Long-term value propositions is exactly what you prioritise when you care about sustainability, though…
I have some bad news for you about the tech industry, capitalism and the current AI bubble.
…
ಠ_ಠ
I agree with the author that DevRel is very hard but also potentially really rewarding. I did this for nearly two years and I think to be truly great you need a lot of things going for you. Technical skills, a high bar for design, charm, community-engagement, and serious speaking skills. It’s very demanding and it’s a lot of spotlight while your skills diminish as you are no longer in the thick of things. One of the reasons I recall Kelsey Hightower stepped away from these kinds of roles.
One thing I didn’t see mentioned was that DevRel and company branding go hand in hand. I enjoy what @leerob has done with Vercel, and what @iconicbadger has done for Tailscale, or even originally with Jono Bacon and Ubuntu. These people are the ‘face’ of those companies for lots and lots of people and that it kind of elevates them in a way.

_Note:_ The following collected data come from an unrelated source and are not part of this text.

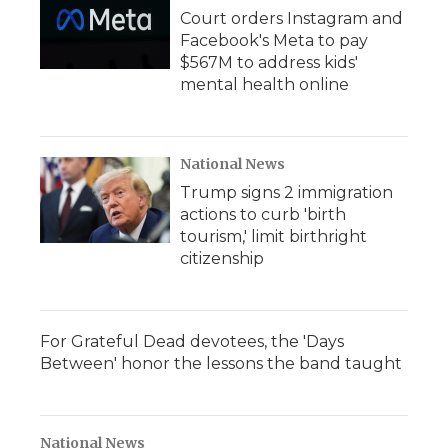
Court orders Instagram and
Facebook's Meta to pay
$567M to address kids'
mental health online
National News
Trump signs 2 immigration
actions to curb 'birth
tourism,' limit birthright
citizenship
For Grateful Dead devotees, the 'Days
Between' honor the lessons the band taught
National News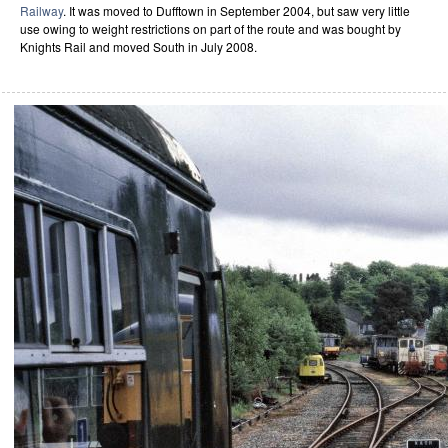
Railway
. It was moved to Dufftown in September 2004, but saw very little
use owing to weight restrictions on part of the route and was bought by
Knights Rail and moved South in July 2008.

Another change since the first steps of DevRel is the rise of programming/dev influencers such as Primeagen, TJ Devries, BashBunni, etc - they’re another source of content for developer communities that are going to share opinions on things. Not having a strategy with how you engage with these self-organizing communities will probably hurt you!
Overall, though I think we’re still in prime territory for having DevRel, one only has to look to OpenAI and Anthropic to see the power that role has with products relatively very few people understand.